- **RECORDS TO PROCESS**:
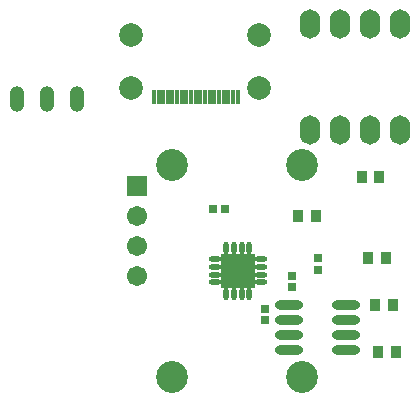
<source format=gts>
G04 Layer_Color=8388736*
%FSLAX24Y24*%
%MOIN*%
G70*
G01*
G75*
%ADD30O,0.0482X0.0867*%
%ADD31O,0.0678X0.0982*%
%ADD32R,0.0171X0.0474*%
%ADD33R,0.0356X0.0434*%
%ADD34R,0.0316X0.0277*%
%ADD35R,0.0277X0.0316*%
%ADD36O,0.0946X0.0316*%
%ADD37R,0.1143X0.1143*%
%ADD38O,0.0198X0.0415*%
%ADD39O,0.0415X0.0198*%
%ADD40C,0.1064*%
%ADD41C,0.0789*%
%ADD42C,0.0671*%
%ADD43R,0.0671X0.0671*%
D30*
X-100Y10080D02*
D03*
X-1108D02*
D03*
X-2100D02*
D03*
D31*
X10650Y9031D02*
D03*
X7650D02*
D03*
X9650D02*
D03*
X8650D02*
D03*
Y12590D02*
D03*
X9658D02*
D03*
X7650D02*
D03*
X10650D02*
D03*
D32*
X5244Y10140D02*
D03*
X5089D02*
D03*
X4934D02*
D03*
X4779D02*
D03*
X4624D02*
D03*
X4469D02*
D03*
X4314D02*
D03*
X4159D02*
D03*
X4004D02*
D03*
X3850D02*
D03*
X3695D02*
D03*
X3540D02*
D03*
X3385D02*
D03*
X3230D02*
D03*
X3075D02*
D03*
X2920D02*
D03*
X2765D02*
D03*
X2609D02*
D03*
X2455D02*
D03*
D33*
X9385Y7490D02*
D03*
X9975D02*
D03*
X9595Y4790D02*
D03*
X10185D02*
D03*
X7255Y6170D02*
D03*
X7845D02*
D03*
X9935Y1660D02*
D03*
X10525D02*
D03*
X9835Y3210D02*
D03*
X10425D02*
D03*
D34*
X4827Y6420D02*
D03*
X4433D02*
D03*
D35*
X6170Y3097D02*
D03*
Y2703D02*
D03*
X7920Y4777D02*
D03*
Y4383D02*
D03*
X7070Y4197D02*
D03*
Y3803D02*
D03*
D36*
X6975Y3230D02*
D03*
Y2730D02*
D03*
Y2230D02*
D03*
Y1730D02*
D03*
X8865Y3230D02*
D03*
Y2730D02*
D03*
Y2230D02*
D03*
Y1730D02*
D03*
D37*
X5258Y4356D02*
D03*
D38*
X4874Y5124D02*
D03*
X5130D02*
D03*
X5386D02*
D03*
X5642D02*
D03*
Y3588D02*
D03*
X5386D02*
D03*
X5130D02*
D03*
X4874D02*
D03*
D39*
X6025Y4740D02*
D03*
Y4484D02*
D03*
Y4228D02*
D03*
Y3972D02*
D03*
X4490D02*
D03*
Y4228D02*
D03*
Y4484D02*
D03*
Y4740D02*
D03*
D40*
X3049Y800D02*
D03*
X3049Y7890D02*
D03*
X7380D02*
D03*
Y800D02*
D03*
D41*
X5973Y12222D02*
D03*
X1690D02*
D03*
X5973Y10450D02*
D03*
X1690D02*
D03*
D42*
X1900Y4170D02*
D03*
Y5170D02*
D03*
Y6170D02*
D03*
D43*
Y7170D02*
D03*
M02*

</source>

- **EXERCISE INSTRUCTIONS**: Copy out the listing above exactly, and keep the pictures out of it.

- **SOLUTION TO THIS EXERCISE**:
<source format=gts>
G04 Layer_Color=8388736*
%FSLAX24Y24*%
%MOIN*%
G70*
G01*
G75*
%ADD30O,0.0482X0.0867*%
%ADD31O,0.0678X0.0982*%
%ADD32R,0.0171X0.0474*%
%ADD33R,0.0356X0.0434*%
%ADD34R,0.0316X0.0277*%
%ADD35R,0.0277X0.0316*%
%ADD36O,0.0946X0.0316*%
%ADD37R,0.1143X0.1143*%
%ADD38O,0.0198X0.0415*%
%ADD39O,0.0415X0.0198*%
%ADD40C,0.1064*%
%ADD41C,0.0789*%
%ADD42C,0.0671*%
%ADD43R,0.0671X0.0671*%
D30*
X-100Y10080D02*
D03*
X-1108D02*
D03*
X-2100D02*
D03*
D31*
X10650Y9031D02*
D03*
X7650D02*
D03*
X9650D02*
D03*
X8650D02*
D03*
Y12590D02*
D03*
X9658D02*
D03*
X7650D02*
D03*
X10650D02*
D03*
D32*
X5244Y10140D02*
D03*
X5089D02*
D03*
X4934D02*
D03*
X4779D02*
D03*
X4624D02*
D03*
X4469D02*
D03*
X4314D02*
D03*
X4159D02*
D03*
X4004D02*
D03*
X3850D02*
D03*
X3695D02*
D03*
X3540D02*
D03*
X3385D02*
D03*
X3230D02*
D03*
X3075D02*
D03*
X2920D02*
D03*
X2765D02*
D03*
X2609D02*
D03*
X2455D02*
D03*
D33*
X9385Y7490D02*
D03*
X9975D02*
D03*
X9595Y4790D02*
D03*
X10185D02*
D03*
X7255Y6170D02*
D03*
X7845D02*
D03*
X9935Y1660D02*
D03*
X10525D02*
D03*
X9835Y3210D02*
D03*
X10425D02*
D03*
D34*
X4827Y6420D02*
D03*
X4433D02*
D03*
D35*
X6170Y3097D02*
D03*
Y2703D02*
D03*
X7920Y4777D02*
D03*
Y4383D02*
D03*
X7070Y4197D02*
D03*
Y3803D02*
D03*
D36*
X6975Y3230D02*
D03*
Y2730D02*
D03*
Y2230D02*
D03*
Y1730D02*
D03*
X8865Y3230D02*
D03*
Y2730D02*
D03*
Y2230D02*
D03*
Y1730D02*
D03*
D37*
X5258Y4356D02*
D03*
D38*
X4874Y5124D02*
D03*
X5130D02*
D03*
X5386D02*
D03*
X5642D02*
D03*
Y3588D02*
D03*
X5386D02*
D03*
X5130D02*
D03*
X4874D02*
D03*
D39*
X6025Y4740D02*
D03*
Y4484D02*
D03*
Y4228D02*
D03*
Y3972D02*
D03*
X4490D02*
D03*
Y4228D02*
D03*
Y4484D02*
D03*
Y4740D02*
D03*
D40*
X3049Y800D02*
D03*
X3049Y7890D02*
D03*
X7380D02*
D03*
Y800D02*
D03*
D41*
X5973Y12222D02*
D03*
X1690D02*
D03*
X5973Y10450D02*
D03*
X1690D02*
D03*
D42*
X1900Y4170D02*
D03*
Y5170D02*
D03*
Y6170D02*
D03*
D43*
Y7170D02*
D03*
M02*

</source>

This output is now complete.